CardioLive: Empowering Video Streaming with Online Cardiac Monitoring
Sheng Lyu, Ruiming Huang, Sijie Ji, Yasar Abbas Ur Rehman, Lan Ma, Chenshu Wu
TL;DR
CardioLive presents a pioneering online cardiac monitoring system that fuses coexisting video and audio streams to infer heart rate during real-time video streaming. The core is CardioNet, an audio-visual network with a video branch featuring temporal-differencing and frequency-aware modules and an audio branch using raw waveforms with learnable temporal-frequency filters, fused through a multi-head attention mechanism. The system is designed as a plug-and-play middleware capable of operating in edge or cloud environments, including robust buffering and synchronization to handle changing FPS and unsynchronized streams.

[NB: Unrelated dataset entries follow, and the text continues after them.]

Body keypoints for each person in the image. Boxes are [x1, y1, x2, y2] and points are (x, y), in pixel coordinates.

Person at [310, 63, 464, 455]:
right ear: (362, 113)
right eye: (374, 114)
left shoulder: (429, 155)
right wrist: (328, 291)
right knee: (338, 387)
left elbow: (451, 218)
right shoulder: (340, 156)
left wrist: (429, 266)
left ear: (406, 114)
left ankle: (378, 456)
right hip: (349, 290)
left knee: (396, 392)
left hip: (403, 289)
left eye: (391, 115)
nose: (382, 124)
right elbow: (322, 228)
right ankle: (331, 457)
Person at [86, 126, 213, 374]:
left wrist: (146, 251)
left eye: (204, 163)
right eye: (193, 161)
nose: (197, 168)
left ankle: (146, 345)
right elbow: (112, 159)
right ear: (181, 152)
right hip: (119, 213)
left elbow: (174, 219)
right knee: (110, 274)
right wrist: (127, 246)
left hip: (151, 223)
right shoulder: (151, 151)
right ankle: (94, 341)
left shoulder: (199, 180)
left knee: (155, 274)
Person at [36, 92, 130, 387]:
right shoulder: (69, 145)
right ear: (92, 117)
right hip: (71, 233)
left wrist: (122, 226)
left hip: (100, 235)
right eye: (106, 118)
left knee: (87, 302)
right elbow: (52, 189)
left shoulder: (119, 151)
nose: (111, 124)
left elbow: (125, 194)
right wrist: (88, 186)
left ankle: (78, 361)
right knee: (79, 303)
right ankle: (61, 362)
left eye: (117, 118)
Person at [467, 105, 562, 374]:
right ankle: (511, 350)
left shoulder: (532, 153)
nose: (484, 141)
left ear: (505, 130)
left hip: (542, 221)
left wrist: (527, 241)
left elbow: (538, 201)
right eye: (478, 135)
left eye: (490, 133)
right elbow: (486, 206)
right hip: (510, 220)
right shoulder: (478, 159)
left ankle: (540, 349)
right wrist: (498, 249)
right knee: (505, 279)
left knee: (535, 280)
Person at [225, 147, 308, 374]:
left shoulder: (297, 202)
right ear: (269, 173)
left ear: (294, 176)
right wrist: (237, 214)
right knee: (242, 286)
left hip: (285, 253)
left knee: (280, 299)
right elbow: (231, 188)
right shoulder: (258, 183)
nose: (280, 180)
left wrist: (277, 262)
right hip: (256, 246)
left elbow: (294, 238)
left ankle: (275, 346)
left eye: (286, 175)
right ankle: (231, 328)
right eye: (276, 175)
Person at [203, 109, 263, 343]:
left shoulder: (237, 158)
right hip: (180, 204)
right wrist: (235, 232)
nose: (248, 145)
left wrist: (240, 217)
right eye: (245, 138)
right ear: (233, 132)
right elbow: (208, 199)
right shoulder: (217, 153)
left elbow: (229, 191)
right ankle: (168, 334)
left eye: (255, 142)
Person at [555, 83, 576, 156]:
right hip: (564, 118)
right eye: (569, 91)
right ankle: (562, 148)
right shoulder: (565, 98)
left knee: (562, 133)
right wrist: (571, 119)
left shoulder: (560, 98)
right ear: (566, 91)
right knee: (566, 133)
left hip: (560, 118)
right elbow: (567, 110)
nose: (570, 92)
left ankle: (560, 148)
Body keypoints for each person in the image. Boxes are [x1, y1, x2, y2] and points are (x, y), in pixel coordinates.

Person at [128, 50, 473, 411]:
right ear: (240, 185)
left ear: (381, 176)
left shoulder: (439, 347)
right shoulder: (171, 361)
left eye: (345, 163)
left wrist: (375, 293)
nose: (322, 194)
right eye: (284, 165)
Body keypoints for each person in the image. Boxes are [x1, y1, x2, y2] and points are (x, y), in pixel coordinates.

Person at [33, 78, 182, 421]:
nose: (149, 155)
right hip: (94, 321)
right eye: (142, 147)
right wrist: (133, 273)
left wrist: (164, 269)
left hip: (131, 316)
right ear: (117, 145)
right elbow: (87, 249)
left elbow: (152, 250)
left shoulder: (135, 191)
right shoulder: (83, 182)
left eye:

Empirical results show CardioLive achieving an average MAE of 1.79 BPM, outperforming single-modality baselines by substantial margins, and delivering real-time throughput (e.g., 115.97 FPS on Zoom and 98.16 FPS on YouTube) with modest latency, demonstrating practical viability for health, affective computing, and security applications in streaming platforms.
Abstract
Online Cardiac Monitoring (OCM) emerges as a compelling enhancement for the next-generation video streaming platforms. It enables various applications including remote health, online affective computing, and deepfake detection. Yet the physiological information encapsulated in the video streams has been long neglected. In this paper, we present the design and implementation of CardioLive, the first online cardiac monitoring system in video streaming platforms. We leverage the naturally co-existed video and audio streams and devise CardioNet, the first audio-visual network to learn the cardiac series. It incorporates multiple unique designs to extract temporal and spectral features, ensuring robust performance under realistic video streaming conditions. To enable the Service-On-Demand online cardiac monitoring, we implement CardioLive as a plug-and-play middleware service and develop systematic solutions to practical issues including changing FPS and unsynchronized streams. Extensive experiments have been done to demonstrate the effectiveness of our system. We achieve a Mean Square Error (MAE) of 1.79 BPM error, outperforming the video-only and audio-only solutions by 69.2% and 81.2%, respectively. Our CardioLive service achieves average throughputs of 115.97 and 98.16 FPS when implemented in Zoom and YouTube. We believe our work opens up new applications for video stream systems. We will release the code soon.